MEDINA SSI-based cloud security certification management
28 Jul, 2022
By Cristina Regueiro (TECNALIA)

Nowadays, the legal entity that performs a conformity assessment of Cloud Service Providers (CSP) against relevant regulations and standards is the Conformity Assessment Body (CAB). It carries out audit following the required regulations. Once the audits are completed, a conformity assessment results report is submitted. MEDINA, as a framework for helping in the audit processes, also provides an additional tool for digitalizing the conformity assessment results report and considering it as part of the CSP identity.

This new tool is based on the Self-Sovereign Identity (SSI) concept. SSI is a kind of digital identity which provides control, security and portability. The individual (or organisation) to whom the identity belongs, owns, controls and manages their identity completely; they acquire responsibility for managing how, when and with whom they share their personal data.

In general, there are three actors involved in the SSI concept:

  • Issuer

It provides verifiable credentials with identity attributes related to the user. It creates and signs credentials. In MEDINA, the CAB will be the trusted authority acting as issuer of the conformity assessment result reports, issuing verifiable credentials containing the reports details.

The verifiable credentials could include “public” attestations for being save in a public registry (including, for example, the final conformality assessment result) as well as “private” or “confidential” attestations, for being privately saved by the cloud service provider (including, for example, the specific non-conformities).

  • Owner

It locally stores and controls the credentials about oneself. In MEDINA, the CSPs will be the owners who own, store and control the verifiable credentials with the conformity assessment result report details. Furthermore, they will generate verifiable proofs from the public or private verifiable credentials details issued by the CAB.

  • Verifier

It needs to identify a user’s attribute or a set of them based on verifiable credentials by trusted issuers. In MEDINA, the CSPs clients could act as verifiers. They could ask their CSPs for proofs of conformity assessments, being able to verify their validity.

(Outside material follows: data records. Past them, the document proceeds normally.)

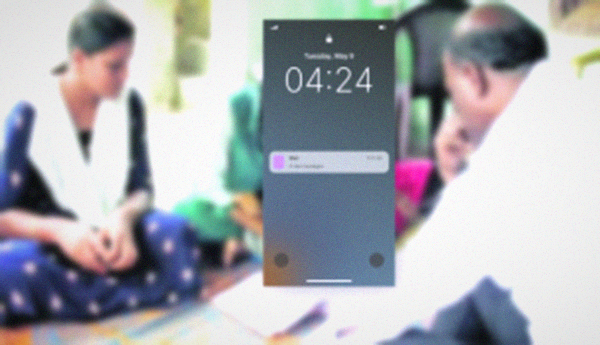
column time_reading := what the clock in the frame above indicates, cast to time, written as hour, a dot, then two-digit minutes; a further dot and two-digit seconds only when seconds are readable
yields 4.24
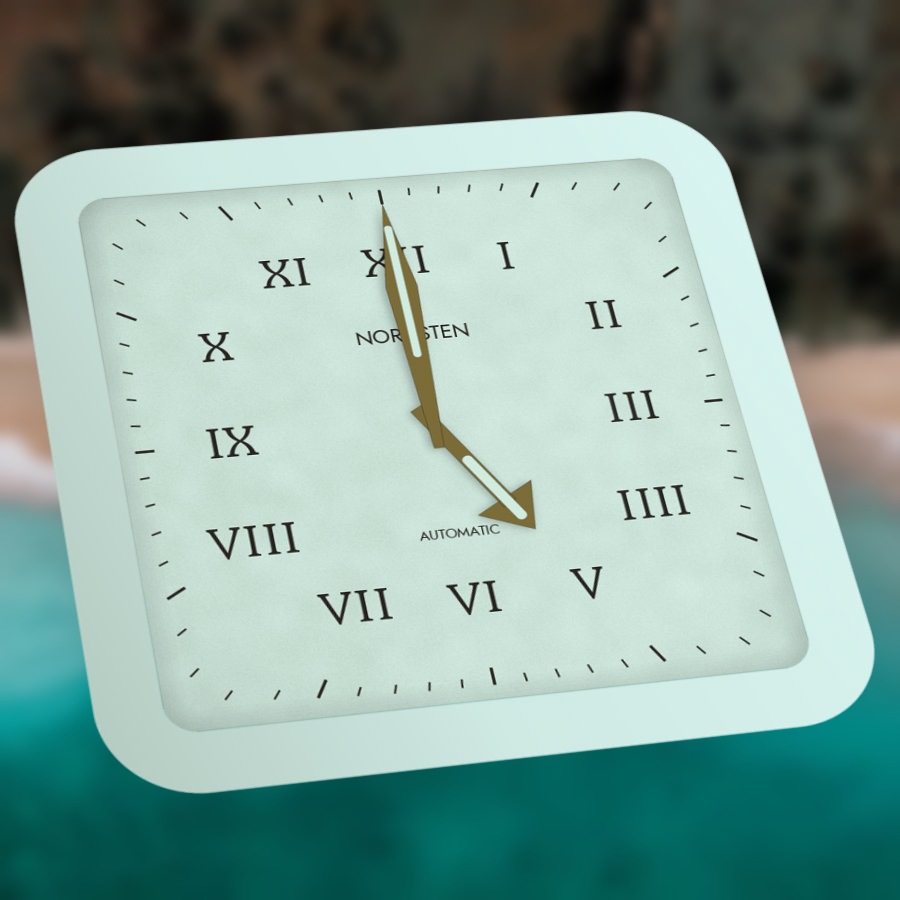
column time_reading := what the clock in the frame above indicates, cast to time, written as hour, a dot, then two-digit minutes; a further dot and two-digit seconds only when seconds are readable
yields 5.00
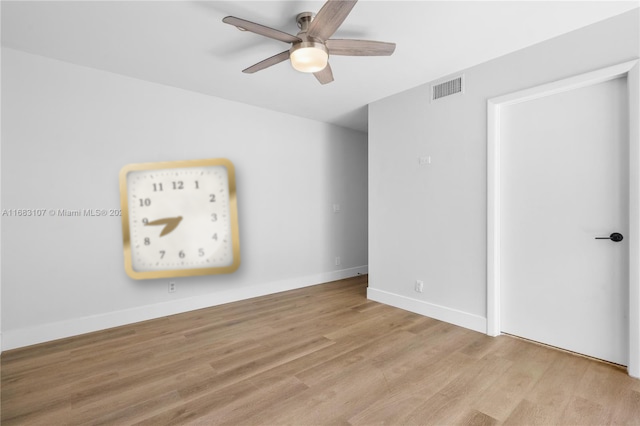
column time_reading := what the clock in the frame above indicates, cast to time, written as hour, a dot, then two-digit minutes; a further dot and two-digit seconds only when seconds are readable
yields 7.44
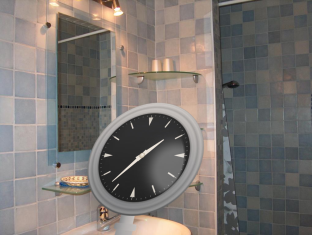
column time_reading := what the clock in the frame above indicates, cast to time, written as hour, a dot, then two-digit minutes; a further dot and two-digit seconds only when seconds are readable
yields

The verifier does not necessarily be related to the issuer, so, the only way to digitally prove credentials have been really issued by a trusted issuer, and have not been modified in any way, is by means of digital signatures. Digital signatures are based on applying a private key in a digital signature algorithm over a specific information. The signature can be verified using the same digital signature algorithm but with the associated public key. In the SSI context, digital signing is at least applied by the issuer to the credentials, becoming Verifiable Credentials, and by the owner to the presentations, becoming Verifiable Presentations.

Public keys associated to issuers and holders should then be known. Most of the current SSI implementations are backboned by Blockchain (or general Distributed Ledger Technologies, DLT), which can act as a suitable global repository for public key identifiers in SSI, as it solves several problems from traditional databases.

  • Trust: Blockchain is based on a decentralized network of computers which is not owned by one single party, so it is not necessary to trust on any specific party.
  • Integrity: Immutability is an inherent property of Blockchain guaranteeing tamper-proofed data.
  • Availability: Blockchain is a network of computers across the globe and bringing down it is near to impossible.

The process for the cloud security certification management following the SSI approach is as follows:

  1. The MEDINA framework detects the certificate state has changed, and it communicates the update to the CAB. The credential with the previous certificate state and conformity assessment result report details is automatically revoked and a new credential with the new certificate state is generated by the CAB.
  2. The CAB will make necessary internal checks and add the CAB report (public and/or private part)
  3. The CAB will then issue or not the new credential to the CSP with the updated information about the conformity assessment results.
  4. The new credential with the new certificate state and associated conformity assessment result report signed by the CAB is shared with the CSP.
  5. The CSP stores the new credential as part of its identity.
  6. The CSP staff will be able to visualize the historical credentials they have, at any time.
  7. If a CSP client needs to know the certificate state or any other information gathered in the conformity assessment result report, he/she will ask the CSP for a proof of the the credential signed by the CAB.
  8. The CSP will answer the proof request with the necessary information.
  9. The CSP client could then verify the validity of the proof (based on a credential signed by the CAB).